Bayangkan kamu bertemu seseorang yang baru. Entah di aplikasi kencan atau media sosial, kalian bertemu secara online dan mulai mengobrol. Mereka terasa tulus dan mudah didekati, jadi kamu cepat-cepat pindah ke platform seperti Telegram atau WhatsApp. Kalian saling bertukar foto dan bahkan melakukan panggilan video. Kamu mulai merasa nyaman. Lalu, tiba-tiba mereka membicarakan uang.
Mungkin mereka memintamu membayar akses Wi-Fi mereka. Atau mereka sedang mencoba cryptocurrency baru ini. Kamu harus ikutan dari awal! Dan baru setelah semuanya terlambat, kamu sadar bahwa orang yang kamu ajak bicara sebenarnya tidak nyata sama sekali.
Itu adalah deepfake berbasis AI yang menyembunyikan wajah seseorang yang menjalankan penipuan.
Situasi ini mungkin terdengar terlalu dystopian atau fiksi ilmiah, tapi sudah terjadi pada banyak orang. Dengan lonjakan kemampuan AI generatif beberapa tahun terakhir, penipu sekarang bisa membuat wajah dan suara palsu yang realistis untuk menyamarkan diri mereka secara real-time. Para ahli memperingatkan bahwa deepfakes bisa memperkuat berbagai modus penipuan online, mulai dari romance scam hingga penipuan pajak.
David Maimon, kepala riset penipuan di SentiLink dan profesor kriminologi di Georgia State University, telah melacak perkembangan romance scam berbasis AI selama enam tahun terakhir. “Kami melihat peningkatan drastis volume deepfake, terutama dibandingkan tahun 2023 dan 2024,” kata Maimon.
“Dulu tidak banyak. Mungkin hanya empat atau lima kasus per bulan,” katanya. “Sekarang, kami melihat ratusan kasus setiap bulan di berbagai sektor, yang sangat mengejutkan.”
Deepfake sudah digunakan dalam berbagai penipuan online. Misalnya, seorang pekerja keuangan di Hong Kong membayar $25 juta ke penipu yang menyamar sebagai CFO perusahaan lewat panggilan video deepfake. Beberapa penipu bahkan mengunggah video tutorial di YouTube dengan klaim “hanya untuk keperluan prank dan edukasi.” Video-video itu biasanya menampilkan panggilan scam romantis dengan pria muda tampan hasil AI yang berbicara pada wanita lebih tua.

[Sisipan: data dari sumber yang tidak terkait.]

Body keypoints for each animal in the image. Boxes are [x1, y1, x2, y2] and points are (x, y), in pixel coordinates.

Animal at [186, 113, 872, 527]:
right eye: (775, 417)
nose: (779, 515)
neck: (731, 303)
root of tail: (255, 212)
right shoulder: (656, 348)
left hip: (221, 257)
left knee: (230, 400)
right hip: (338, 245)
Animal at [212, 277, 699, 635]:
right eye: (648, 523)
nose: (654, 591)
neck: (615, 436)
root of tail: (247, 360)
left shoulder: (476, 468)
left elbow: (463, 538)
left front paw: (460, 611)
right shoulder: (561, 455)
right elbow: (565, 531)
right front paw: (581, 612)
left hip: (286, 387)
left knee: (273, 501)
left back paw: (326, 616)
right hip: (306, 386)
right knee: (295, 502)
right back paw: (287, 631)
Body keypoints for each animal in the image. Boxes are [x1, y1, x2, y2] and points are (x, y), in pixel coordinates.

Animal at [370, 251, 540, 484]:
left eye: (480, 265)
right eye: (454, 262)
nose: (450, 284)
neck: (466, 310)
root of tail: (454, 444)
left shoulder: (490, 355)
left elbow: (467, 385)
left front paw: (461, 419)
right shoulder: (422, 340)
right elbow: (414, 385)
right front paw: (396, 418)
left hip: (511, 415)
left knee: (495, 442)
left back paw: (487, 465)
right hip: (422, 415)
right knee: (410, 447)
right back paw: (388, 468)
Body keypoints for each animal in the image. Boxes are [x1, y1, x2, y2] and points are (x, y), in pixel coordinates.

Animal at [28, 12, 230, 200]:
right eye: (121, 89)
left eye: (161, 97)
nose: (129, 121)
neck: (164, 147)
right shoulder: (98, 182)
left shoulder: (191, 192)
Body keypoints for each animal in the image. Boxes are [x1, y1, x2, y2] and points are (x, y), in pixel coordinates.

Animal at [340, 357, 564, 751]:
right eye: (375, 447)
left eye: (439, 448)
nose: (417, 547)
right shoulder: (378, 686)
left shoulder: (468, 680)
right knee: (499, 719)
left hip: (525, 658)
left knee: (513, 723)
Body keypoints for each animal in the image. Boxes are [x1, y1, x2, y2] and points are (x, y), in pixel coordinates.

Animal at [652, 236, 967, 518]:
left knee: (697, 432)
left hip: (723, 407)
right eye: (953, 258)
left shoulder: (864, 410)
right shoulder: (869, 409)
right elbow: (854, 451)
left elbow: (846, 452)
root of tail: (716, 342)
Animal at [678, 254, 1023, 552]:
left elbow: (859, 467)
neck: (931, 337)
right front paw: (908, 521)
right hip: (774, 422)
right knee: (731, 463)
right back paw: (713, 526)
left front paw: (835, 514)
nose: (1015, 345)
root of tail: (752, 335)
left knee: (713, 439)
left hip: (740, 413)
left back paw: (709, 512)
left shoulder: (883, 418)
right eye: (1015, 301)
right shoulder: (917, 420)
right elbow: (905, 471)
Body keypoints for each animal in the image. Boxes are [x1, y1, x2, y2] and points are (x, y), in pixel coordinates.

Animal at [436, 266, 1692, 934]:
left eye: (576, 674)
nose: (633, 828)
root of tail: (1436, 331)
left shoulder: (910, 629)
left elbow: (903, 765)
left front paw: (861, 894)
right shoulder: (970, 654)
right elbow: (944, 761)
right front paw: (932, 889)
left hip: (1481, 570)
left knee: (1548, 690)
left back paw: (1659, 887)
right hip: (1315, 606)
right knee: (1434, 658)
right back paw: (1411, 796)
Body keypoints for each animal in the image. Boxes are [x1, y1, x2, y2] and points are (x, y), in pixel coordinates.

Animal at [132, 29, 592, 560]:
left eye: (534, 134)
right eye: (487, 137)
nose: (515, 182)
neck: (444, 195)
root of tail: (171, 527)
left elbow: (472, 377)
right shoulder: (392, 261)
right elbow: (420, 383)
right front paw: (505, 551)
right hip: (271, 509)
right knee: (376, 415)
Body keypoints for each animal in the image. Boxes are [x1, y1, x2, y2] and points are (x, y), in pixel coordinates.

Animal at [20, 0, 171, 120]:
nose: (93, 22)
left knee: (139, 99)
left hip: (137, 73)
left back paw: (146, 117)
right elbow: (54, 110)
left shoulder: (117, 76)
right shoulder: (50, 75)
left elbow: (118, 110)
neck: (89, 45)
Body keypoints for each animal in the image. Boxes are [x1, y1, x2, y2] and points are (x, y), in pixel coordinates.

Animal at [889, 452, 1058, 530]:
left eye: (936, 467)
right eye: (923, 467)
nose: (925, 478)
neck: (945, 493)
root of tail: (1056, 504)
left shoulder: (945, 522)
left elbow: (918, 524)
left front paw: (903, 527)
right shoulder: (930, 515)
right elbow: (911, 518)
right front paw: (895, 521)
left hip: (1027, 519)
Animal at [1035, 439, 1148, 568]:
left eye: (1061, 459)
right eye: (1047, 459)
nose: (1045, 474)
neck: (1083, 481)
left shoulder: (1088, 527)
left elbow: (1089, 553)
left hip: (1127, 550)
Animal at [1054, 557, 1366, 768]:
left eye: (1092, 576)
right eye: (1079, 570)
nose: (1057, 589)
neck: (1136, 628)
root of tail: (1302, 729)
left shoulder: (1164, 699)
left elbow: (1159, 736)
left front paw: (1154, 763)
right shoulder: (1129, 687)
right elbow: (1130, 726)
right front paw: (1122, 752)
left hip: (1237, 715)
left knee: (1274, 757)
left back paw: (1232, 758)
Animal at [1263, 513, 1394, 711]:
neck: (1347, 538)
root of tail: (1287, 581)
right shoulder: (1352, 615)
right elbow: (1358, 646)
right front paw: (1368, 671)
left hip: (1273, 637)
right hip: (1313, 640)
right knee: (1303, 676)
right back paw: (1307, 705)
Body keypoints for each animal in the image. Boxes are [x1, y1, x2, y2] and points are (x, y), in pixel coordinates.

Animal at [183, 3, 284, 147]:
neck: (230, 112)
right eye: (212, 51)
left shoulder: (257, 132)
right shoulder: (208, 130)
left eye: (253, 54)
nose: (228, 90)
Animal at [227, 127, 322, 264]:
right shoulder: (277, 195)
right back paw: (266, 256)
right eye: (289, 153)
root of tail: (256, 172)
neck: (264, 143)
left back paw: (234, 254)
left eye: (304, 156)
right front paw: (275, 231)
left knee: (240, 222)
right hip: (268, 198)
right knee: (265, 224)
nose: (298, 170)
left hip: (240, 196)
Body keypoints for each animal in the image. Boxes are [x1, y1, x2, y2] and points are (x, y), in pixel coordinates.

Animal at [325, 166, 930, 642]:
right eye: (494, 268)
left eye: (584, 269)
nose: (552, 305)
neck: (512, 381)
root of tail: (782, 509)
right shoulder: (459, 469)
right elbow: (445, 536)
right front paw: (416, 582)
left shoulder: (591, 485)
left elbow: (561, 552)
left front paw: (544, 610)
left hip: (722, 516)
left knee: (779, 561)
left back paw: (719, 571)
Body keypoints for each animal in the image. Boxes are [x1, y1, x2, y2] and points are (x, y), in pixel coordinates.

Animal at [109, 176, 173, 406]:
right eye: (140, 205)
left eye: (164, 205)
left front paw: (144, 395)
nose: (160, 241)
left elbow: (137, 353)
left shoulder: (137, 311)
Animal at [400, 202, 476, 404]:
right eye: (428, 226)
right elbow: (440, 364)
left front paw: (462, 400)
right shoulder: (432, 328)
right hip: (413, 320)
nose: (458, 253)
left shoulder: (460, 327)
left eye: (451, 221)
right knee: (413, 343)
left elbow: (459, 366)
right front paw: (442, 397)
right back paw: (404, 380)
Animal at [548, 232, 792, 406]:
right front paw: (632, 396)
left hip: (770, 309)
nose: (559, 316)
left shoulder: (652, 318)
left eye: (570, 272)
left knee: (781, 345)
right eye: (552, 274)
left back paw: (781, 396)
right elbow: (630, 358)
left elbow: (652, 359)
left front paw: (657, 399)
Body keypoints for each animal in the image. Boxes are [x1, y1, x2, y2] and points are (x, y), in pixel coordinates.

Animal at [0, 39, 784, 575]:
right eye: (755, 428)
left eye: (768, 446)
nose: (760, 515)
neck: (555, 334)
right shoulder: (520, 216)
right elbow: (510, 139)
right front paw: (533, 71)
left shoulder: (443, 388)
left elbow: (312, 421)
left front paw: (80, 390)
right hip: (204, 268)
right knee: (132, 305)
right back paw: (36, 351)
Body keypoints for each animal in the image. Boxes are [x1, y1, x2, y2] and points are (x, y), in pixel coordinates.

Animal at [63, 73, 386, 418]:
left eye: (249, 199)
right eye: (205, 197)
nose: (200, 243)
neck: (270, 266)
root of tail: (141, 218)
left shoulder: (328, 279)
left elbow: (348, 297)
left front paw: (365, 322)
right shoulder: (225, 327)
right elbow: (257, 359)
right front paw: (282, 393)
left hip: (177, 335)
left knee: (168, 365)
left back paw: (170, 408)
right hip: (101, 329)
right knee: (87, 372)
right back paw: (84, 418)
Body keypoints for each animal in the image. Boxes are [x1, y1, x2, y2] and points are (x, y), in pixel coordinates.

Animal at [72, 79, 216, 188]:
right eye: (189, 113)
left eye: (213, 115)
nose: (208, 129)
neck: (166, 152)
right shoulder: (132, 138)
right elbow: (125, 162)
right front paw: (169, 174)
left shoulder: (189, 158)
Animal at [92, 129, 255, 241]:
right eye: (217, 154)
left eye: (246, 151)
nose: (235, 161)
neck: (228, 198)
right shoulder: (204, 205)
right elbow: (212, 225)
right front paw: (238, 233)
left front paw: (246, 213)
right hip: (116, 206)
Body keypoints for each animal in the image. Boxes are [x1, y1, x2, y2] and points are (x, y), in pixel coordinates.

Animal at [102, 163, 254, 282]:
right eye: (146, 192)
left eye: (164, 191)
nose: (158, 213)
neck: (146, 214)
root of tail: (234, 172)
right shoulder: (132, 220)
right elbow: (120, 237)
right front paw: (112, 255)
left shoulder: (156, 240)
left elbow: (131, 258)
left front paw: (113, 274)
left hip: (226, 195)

Deepfake tradisional—seperti video pra-render selebriti atau politisi—juga semakin marak. Tahun lalu, seorang pensiunan di Selandia Baru kehilangan sekitar $133.000 dalam scam investasi kripto setelah melihat iklan Facebook yang menampilkan deepfake perdana menteri negara itu.
Maimon mengatakan SentiLink mulai menemukan deepfake digunakan untuk membuat rekening bank demi menyewa apartemen atau melakukan penipuan pengembalian pajak. Semakin banyak perusahaan juga menemukan deepfake dalam wawancara kerja virtual.
“Apa pun yang mengharuskan orang online dan memungkinkan wajah ditukar dengan orang lain—itu akan rentan dimanfaatkan untuk penipuan,” ujar Maimon.